I found a website of a guy who housed his Magellan GPS unit in a clear Otterbox and would send it to the surface via a reel to get a signal, then he would lower the unit back and record the coordinates for whatever site he wanted to mark. He said the Magellan worked well because it kept the last coordinates when it lost signal on the screen. Can't find that link....I'll keep looking for it and post it if I find it.
I'm the above-mentioned person using Magellan GPS underwater. (You may have seen my
recent article in Underwater Magazine). A free eBook is available at: http://groups.msn.com/divergps *(a non-commericial site...nothing for sale).
I use one of 3 possible deploment methods, depending on depth and conditions. Lately, I've been "towing" a clear housing (Otterbox 9000) on the surface...the housing is only pulled below briefly to "mark" a point, or to gain awareness of the boat's position.
Here's the set up... The housing floats on the surface with an attached nose cone (to reduce drag)...this is followed (on the surface)--by about 25 ft. of bouyant poly-line....which is attached to a unique "no drag" dive flag. I simply tug lightly (to get the housing to move forward to the desired position)--then, pull down in a hand-over-hand position...gain data...drop the housing (which returns to the surface).

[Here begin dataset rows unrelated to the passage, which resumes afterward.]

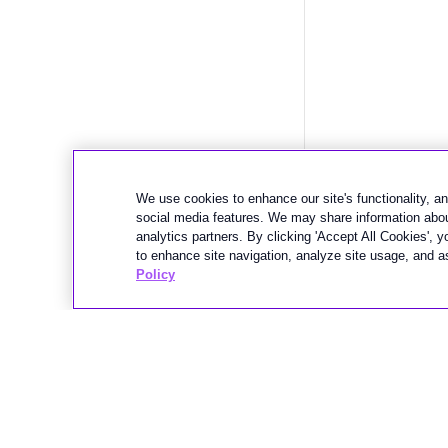
We use cookies to enhance our site's functionality, ana
social media features. We may share information about
analytics partners. By clicking 'Accept All Cookies', 
to enhance site navigation, analyze site usage, and as
Policy
上一頁
MCR 路由
© 2026 MEGAPORT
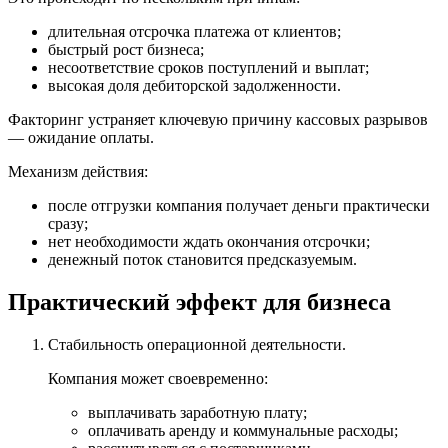
длительная отсрочка платежа от клиентов;
быстрый рост бизнеса;
несоответствие сроков поступлений и выплат;
высокая доля дебиторской задолженности.
Факторинг устраняет ключевую причину кассовых разрывов
— ожидание оплаты.
Механизм действия:
после отгрузки компания получает деньги практически
сразу;
нет необходимости ждать окончания отсрочки;
денежный поток становится предсказуемым.
Практический эффект для бизнеса
Стабильность операционной деятельности.
Компания может своевременно:
выплачивать заработную плату;
оплачивать аренду и коммунальные расходы;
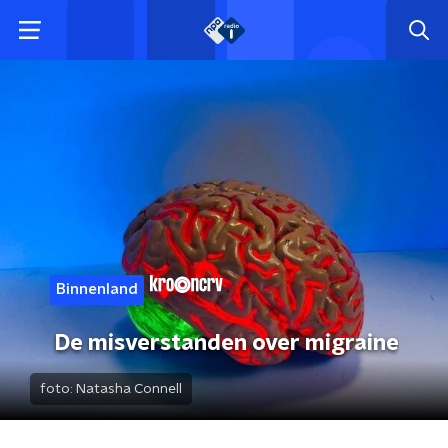
Binnenland
De misverstanden over migraine
foto:
Natasha Connell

I've been using different variations of this method for about 6 years with good results.
As stated...the above-mentioned web site will provide further details, and further methods of deployment. *Be sure to see the photo section. **To answer a frequently asked question: It's often asked if this method allows the housing to drift to a distant point (rendering a mark innacurate)...not a problem, in this applicaton...it's where the housing is pulled below (losing signal) that matters. This is easily controlled by the diver. Most divers are not in the water enough to bother, but researchers and the most avid divers can have plenty of fun with this! You can test the basic theory on land: Take a Magellan gps and set up a land simulation. You simply cover the antenna with alluminum foil (to simulate periods of signal loss underwater). In real world applications (after significant periods of signal loss)...it takes about 60 seconds to get a fresh signal. However, in the above described surface-tow method, the wait is avoided, and data is available in mere seconds. Constant signal?---towed antenna??...that's fine if you want to go to the trouble, but I'm trying to use the most basic method possible.